_Problem statement:_ Can you quote, word for word, every line from the first line of the records below through the line containing "spleen was stained", and nothing else?

_Collected data:_
== Segment start ==
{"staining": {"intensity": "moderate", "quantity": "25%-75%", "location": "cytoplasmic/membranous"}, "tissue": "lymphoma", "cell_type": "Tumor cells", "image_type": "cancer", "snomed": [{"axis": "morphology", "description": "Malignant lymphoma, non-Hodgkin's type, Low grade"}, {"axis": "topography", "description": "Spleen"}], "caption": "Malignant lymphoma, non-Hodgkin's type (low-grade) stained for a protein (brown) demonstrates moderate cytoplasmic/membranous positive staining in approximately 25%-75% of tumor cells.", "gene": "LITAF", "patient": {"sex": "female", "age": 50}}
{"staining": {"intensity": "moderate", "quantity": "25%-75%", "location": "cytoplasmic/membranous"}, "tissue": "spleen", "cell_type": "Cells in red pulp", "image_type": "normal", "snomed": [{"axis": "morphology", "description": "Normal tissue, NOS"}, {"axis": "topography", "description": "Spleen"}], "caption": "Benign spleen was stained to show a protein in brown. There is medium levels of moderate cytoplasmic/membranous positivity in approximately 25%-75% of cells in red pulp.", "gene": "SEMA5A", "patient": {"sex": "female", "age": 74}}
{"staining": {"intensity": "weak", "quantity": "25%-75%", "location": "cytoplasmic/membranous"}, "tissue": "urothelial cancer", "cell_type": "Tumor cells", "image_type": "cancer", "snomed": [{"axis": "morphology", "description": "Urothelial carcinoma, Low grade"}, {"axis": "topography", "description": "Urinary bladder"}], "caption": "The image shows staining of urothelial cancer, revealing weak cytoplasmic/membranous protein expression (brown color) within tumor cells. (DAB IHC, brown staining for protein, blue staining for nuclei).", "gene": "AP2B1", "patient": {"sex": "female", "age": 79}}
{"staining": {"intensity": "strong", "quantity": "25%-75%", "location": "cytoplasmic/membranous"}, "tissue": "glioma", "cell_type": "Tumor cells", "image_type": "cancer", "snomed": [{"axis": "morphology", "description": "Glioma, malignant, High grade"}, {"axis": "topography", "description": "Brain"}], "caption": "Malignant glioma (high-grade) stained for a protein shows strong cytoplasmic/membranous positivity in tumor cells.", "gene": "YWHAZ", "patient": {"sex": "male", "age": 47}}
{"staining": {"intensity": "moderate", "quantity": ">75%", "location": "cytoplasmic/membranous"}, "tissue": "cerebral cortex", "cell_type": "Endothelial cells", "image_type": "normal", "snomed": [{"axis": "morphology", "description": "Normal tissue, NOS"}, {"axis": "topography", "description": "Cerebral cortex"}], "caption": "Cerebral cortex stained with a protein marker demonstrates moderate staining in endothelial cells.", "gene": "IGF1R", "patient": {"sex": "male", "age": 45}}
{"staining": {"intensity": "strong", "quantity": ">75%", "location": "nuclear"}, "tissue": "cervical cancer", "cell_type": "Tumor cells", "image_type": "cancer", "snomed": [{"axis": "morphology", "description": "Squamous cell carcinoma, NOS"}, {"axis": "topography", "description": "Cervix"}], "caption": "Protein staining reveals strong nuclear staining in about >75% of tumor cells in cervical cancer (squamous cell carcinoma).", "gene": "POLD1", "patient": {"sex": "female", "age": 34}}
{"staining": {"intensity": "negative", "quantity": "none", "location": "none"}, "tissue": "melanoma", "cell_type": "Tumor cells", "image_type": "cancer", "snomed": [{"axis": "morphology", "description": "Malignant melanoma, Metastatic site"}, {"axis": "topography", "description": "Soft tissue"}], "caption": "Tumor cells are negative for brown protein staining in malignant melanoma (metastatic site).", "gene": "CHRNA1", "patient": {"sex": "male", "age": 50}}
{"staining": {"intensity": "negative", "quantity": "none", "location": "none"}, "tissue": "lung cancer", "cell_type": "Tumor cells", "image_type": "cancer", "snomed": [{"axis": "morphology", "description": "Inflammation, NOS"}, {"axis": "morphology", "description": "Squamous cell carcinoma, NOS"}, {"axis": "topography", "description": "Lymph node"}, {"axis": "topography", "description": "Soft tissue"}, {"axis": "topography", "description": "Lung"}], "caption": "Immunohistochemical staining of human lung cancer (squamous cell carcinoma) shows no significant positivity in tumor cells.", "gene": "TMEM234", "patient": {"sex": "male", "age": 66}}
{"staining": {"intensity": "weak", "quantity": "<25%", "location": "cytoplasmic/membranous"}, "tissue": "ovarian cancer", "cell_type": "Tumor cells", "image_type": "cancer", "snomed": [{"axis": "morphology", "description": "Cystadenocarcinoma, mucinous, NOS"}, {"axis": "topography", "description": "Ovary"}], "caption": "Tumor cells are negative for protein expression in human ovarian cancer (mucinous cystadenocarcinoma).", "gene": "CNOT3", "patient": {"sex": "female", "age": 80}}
== Segment end ==
_Expected output:_
{"staining": {"intensity": "moderate", "quantity": "25%-75%", "location": "cytoplasmic/membranous"}, "tissue": "lymphoma", "cell_type": "Tumor cells", "image_type": "cancer", "snomed": [{"axis": "morphology", "description": "Malignant lymphoma, non-Hodgkin's type, Low grade"}, {"axis": "topography", "description": "Spleen"}], "caption": "Malignant lymphoma, non-Hodgkin's type (low-grade) stained for a protein (brown) demonstrates moderate cytoplasmic/membranous positive staining in approximately 25%-75% of tumor cells.", "gene": "LITAF", "patient": {"sex": "female", "age": 50}}
{"staining": {"intensity": "moderate", "quantity": "25%-75%", "location": "cytoplasmic/membranous"}, "tissue": "spleen", "cell_type": "Cells in red pulp", "image_type": "normal", "snomed": [{"axis": "morphology", "description": "Normal tissue, NOS"}, {"axis": "topography", "description": "Spleen"}], "caption": "Benign spleen was stained to show a protein in brown. There is medium levels of moderate cytoplasmic/membranous positivity in approximately 25%-75% of cells in red pulp.", "gene": "SEMA5A", "patient": {"sex": "female", "age": 74}}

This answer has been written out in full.